The Academy was born out of a series of lectures given by members of the lower middle Tennessee Extension community. Extension offices in lower middle Tennessee, like those in Maury, Giles and Bedford Counties where Stribling worked, were being approached regularly by new landowners wondering if they could turn a profit with farming. The group began to do lectures on various aspects of small farming and those lectures gave way to the full-fledged Academy that exists today.
After building the program over the first three successive years, in 2018 Stribling began taking the Academy to the state at large. The Academy began that year to be hosted at two other locations in the state, the Agricenter in Memphis, the site of the TSU Shelby County Extension Office, and as well to Wartburg, Tennessee, home to the Morgan County Extension Office.
Students in the program learn farm business skills, marketing basics and agricultural production practices in the Academy. They get hands-on experience in the program, which is both classroom-based and hands-on in the field.
Much of the curriculum is dedicated to educating participants on the regulatory bodies governing agriculture and securing financial assistance for capital and other investments. For Stribling, participants need to know what’s out there.
“The key is understanding the resources. A lot of people who come through the program don’t know what Extension is. They don’t know the Farm Service Agency exists. They don’t know NRCS exists and what their purpose is,” Stribling says. “Understanding what resources are there, how to navigate those resources and being able to simply speak the language is what these entrepreneurs need.”
After advertising the first year the Academy relied on word of mouth to spread the word on the program, with program graduates being their best marketers. Finis takes these graduates to events like the Pick TN Conference where they talk about and teach the program and the benefits of participating in it.

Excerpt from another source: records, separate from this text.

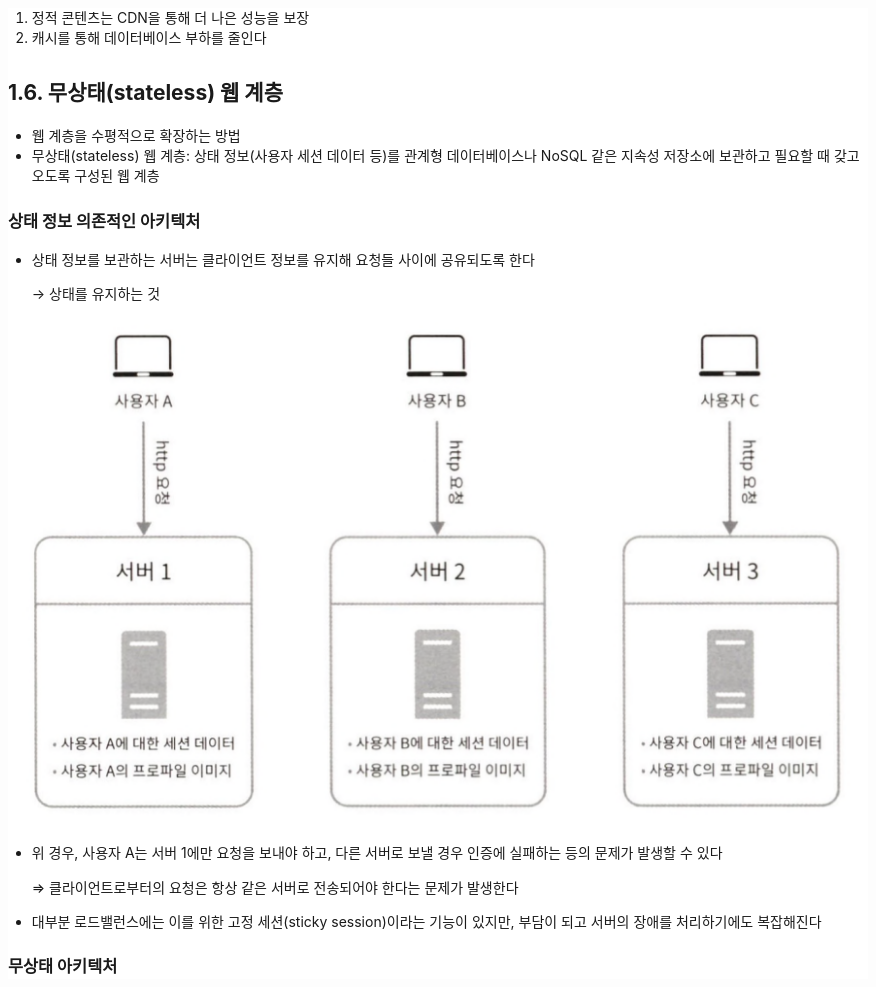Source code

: 1. 정적 콘텐츠는 CDN을 통해 더 나은 성능을 보장
2. 캐시를 통해 데이터베이스 부하를 줄인다

## 1.6. 무상태(stateless) 웹 계층

- 웹 계층을 수평적으로 확장하는 방법
- 무상태(stateless) 웹 계층: 상태 정보(사용자 세션 데이터 등)를 관계형 데이터베이스나 NoSQL 같은 지속성 저장소에 보관하고 필요할 때 갖고 오도록 구성된 웹 계층

### 상태 정보 의존적인 아키텍처

- 상태 정보를 보관하는 서버는 클라이언트 정보를 유지해 요청들 사이에 공유되도록 한다
    
    → 상태를 유지하는 것
    

![image.png](./assert/1장/image%209.png)

- 위 경우, 사용자 A는 서버 1에만 요청을 보내야 하고, 다른 서버로 보낼 경우 인증에 실패하는 등의 문제가 발생할 수 있다
    
    ⇒ 클라이언트로부터의 요청은 항상 같은 서버로 전송되어야 한다는 문제가 발생한다
    
- 대부분 로드밸런스에는 이를 위한 고정 세션(sticky session)이라는 기능이 있지만, 부담이 되고 서버의 장애를 처리하기에도 복잡해진다

### 무상태 아키텍처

2019 Academy graduate Danielle Buyton of Jade’s Elevation farm is one of those who participated then later taught elements of the program. In 2019 Buyton lived in Houston, but flew in each month to attend. She appreciated the comradery of being around dozens of other beginning agriculture entrepreneurs and the team spirit that permeated her group during the sessions.
“It was a think tank for me. You had 50 people who were ready to jump in and solve problems that you may not have been prepared to solve but because you guys were working together, they had different approaches than I might have,” said Buyton, who in 2023 won the Small Farmer of the Year Award at TSUAg’s Small Farm Expo. “ Being hands on, being able to learn from experts, it opened my eyes.”
For Rising Glory Farms’ Chris Carlough, a graduate of the class of 2019, the Academy was a boon to his operations. “Overall it was an excellent educational opportunity for a new farmer to get a jump start. Rather than struggling for years to learn on what’s available, what resources are available, new farmers get a jump start on that.”
“I walked away from the program, got an FSA loan with a low interest rate, I’m working with the USDA on improving my regenerative farming and increasing my infrastructure on my cattle operation,” he continues. “And you get to meet a lot of new farmers and network. Some of these folks even volunteer on my farm. There was a lot of support... farmers helping farmers.”
For Stribling himself, each iteration of the Academy is a new chapter in his personal passion project.
“One thing I tell each class is that though I’m with Extension and I’m considered the Director of the academy, I’m also a farmer,” he says. “I’m very passionate about farming and people tell me they can hear that passion in my voice and I’m a third-generation farmer myself, so I get it, I understand.”